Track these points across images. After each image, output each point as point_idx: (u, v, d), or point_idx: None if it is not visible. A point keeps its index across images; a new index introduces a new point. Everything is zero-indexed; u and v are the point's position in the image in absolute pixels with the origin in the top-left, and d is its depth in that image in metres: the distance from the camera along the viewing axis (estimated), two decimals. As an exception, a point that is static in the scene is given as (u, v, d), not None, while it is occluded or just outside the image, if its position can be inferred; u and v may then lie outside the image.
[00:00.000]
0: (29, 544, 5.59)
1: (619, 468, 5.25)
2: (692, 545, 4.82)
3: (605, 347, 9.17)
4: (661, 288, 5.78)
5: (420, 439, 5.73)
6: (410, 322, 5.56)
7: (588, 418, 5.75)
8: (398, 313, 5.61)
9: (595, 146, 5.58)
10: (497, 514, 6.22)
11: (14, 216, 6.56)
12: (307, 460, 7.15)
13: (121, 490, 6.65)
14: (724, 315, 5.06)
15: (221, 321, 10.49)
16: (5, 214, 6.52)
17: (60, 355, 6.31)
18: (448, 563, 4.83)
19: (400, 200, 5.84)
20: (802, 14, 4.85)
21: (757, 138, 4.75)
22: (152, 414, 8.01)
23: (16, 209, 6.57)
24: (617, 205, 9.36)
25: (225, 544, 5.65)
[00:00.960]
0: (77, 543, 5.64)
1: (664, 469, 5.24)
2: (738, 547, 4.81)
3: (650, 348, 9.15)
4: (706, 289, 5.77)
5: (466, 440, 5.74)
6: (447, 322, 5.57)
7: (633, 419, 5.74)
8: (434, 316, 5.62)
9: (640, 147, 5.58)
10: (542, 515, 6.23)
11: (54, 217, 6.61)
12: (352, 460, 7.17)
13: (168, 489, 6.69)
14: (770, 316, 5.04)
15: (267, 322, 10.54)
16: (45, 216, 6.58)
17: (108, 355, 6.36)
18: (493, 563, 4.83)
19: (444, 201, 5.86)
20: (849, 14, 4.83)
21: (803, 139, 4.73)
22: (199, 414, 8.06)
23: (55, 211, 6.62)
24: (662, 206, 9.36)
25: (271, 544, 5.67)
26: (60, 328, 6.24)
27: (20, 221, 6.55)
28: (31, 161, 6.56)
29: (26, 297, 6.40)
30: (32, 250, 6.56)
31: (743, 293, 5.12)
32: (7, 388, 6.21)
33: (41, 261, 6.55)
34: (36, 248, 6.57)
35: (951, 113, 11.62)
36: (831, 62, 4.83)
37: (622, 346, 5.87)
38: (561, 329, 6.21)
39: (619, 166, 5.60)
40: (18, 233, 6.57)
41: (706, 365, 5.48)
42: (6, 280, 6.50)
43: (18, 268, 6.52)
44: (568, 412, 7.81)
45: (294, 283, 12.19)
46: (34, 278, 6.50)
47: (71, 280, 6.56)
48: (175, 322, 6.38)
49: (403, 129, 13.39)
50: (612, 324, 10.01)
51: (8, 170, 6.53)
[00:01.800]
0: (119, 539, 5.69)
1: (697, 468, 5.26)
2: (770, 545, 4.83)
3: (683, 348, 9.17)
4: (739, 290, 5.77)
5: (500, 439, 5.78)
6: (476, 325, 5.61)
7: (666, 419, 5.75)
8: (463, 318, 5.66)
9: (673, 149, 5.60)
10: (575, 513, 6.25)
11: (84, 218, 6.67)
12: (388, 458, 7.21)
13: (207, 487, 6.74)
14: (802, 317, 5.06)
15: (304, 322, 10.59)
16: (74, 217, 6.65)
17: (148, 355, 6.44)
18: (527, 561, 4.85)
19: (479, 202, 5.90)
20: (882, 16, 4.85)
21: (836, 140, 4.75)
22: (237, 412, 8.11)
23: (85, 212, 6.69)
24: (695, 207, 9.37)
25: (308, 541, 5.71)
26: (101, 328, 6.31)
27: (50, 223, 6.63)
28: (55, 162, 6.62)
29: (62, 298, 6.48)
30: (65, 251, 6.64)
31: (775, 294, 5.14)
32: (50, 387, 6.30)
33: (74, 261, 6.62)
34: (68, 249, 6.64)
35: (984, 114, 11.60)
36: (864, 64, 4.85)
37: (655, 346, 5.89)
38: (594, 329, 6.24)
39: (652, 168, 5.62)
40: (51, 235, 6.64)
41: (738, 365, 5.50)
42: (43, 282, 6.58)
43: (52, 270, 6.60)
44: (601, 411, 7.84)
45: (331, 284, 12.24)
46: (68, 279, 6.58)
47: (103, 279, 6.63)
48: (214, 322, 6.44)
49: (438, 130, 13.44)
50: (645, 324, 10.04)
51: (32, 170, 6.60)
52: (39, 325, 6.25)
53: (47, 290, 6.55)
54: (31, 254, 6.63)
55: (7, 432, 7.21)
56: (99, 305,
============================================================
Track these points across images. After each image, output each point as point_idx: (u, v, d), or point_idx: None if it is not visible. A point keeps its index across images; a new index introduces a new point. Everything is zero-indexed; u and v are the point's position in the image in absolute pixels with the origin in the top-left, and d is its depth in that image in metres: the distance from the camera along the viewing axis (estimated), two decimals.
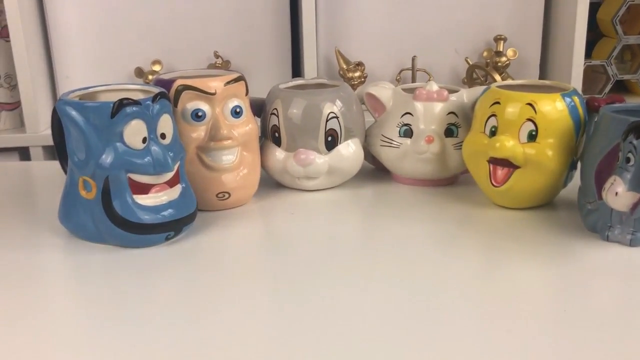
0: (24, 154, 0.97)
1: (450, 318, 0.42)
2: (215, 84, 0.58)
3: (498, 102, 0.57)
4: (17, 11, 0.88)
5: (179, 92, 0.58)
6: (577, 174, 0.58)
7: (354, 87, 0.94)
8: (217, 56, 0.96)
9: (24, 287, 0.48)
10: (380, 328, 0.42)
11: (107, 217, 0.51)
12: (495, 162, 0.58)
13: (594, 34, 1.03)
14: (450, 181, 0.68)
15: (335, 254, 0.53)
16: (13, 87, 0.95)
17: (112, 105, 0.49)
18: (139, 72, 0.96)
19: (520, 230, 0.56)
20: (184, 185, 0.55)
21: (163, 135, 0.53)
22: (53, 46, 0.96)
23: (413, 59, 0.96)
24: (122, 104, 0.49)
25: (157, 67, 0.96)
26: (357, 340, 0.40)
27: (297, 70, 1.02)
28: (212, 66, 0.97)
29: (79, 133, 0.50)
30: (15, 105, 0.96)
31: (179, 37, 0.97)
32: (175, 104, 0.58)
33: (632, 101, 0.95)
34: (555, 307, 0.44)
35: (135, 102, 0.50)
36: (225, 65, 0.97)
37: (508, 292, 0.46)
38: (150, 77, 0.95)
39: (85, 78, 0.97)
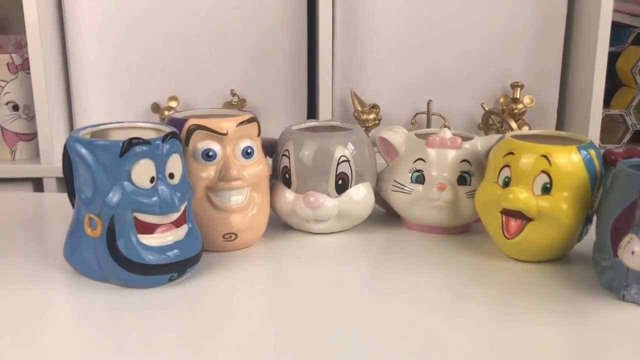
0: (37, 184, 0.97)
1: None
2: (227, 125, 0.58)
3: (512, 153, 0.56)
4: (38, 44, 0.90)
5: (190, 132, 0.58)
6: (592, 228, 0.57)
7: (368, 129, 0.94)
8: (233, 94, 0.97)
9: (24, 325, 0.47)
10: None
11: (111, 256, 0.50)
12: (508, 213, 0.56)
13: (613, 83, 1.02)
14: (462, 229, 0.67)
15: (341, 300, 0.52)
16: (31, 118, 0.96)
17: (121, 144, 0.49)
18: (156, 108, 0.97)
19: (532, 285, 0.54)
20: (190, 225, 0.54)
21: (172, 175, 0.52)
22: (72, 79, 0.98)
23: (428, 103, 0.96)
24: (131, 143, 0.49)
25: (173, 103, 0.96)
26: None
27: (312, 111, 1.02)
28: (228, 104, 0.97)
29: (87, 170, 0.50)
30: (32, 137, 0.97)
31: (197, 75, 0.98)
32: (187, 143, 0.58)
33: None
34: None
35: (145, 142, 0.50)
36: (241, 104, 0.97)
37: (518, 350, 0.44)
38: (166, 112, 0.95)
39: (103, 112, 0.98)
============================================================
From the records above, extract exactly and only the lines that begin at the line with "0: (29, 544, 5.59)" and stop after the line with "25: (225, 544, 5.65)".

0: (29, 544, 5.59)
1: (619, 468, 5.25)
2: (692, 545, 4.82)
3: (605, 347, 9.17)
4: (661, 288, 5.78)
5: (420, 439, 5.73)
6: (410, 322, 5.56)
7: (588, 418, 5.75)
8: (398, 313, 5.61)
9: (595, 146, 5.58)
10: (497, 514, 6.22)
11: (14, 216, 6.56)
12: (307, 460, 7.15)
13: (121, 490, 6.65)
14: (724, 315, 5.06)
15: (221, 321, 10.49)
16: (5, 214, 6.52)
17: (60, 355, 6.31)
18: (448, 563, 4.83)
19: (400, 200, 5.84)
20: (802, 14, 4.85)
21: (757, 138, 4.75)
22: (152, 414, 8.01)
23: (16, 209, 6.57)
24: (617, 205, 9.36)
25: (225, 544, 5.65)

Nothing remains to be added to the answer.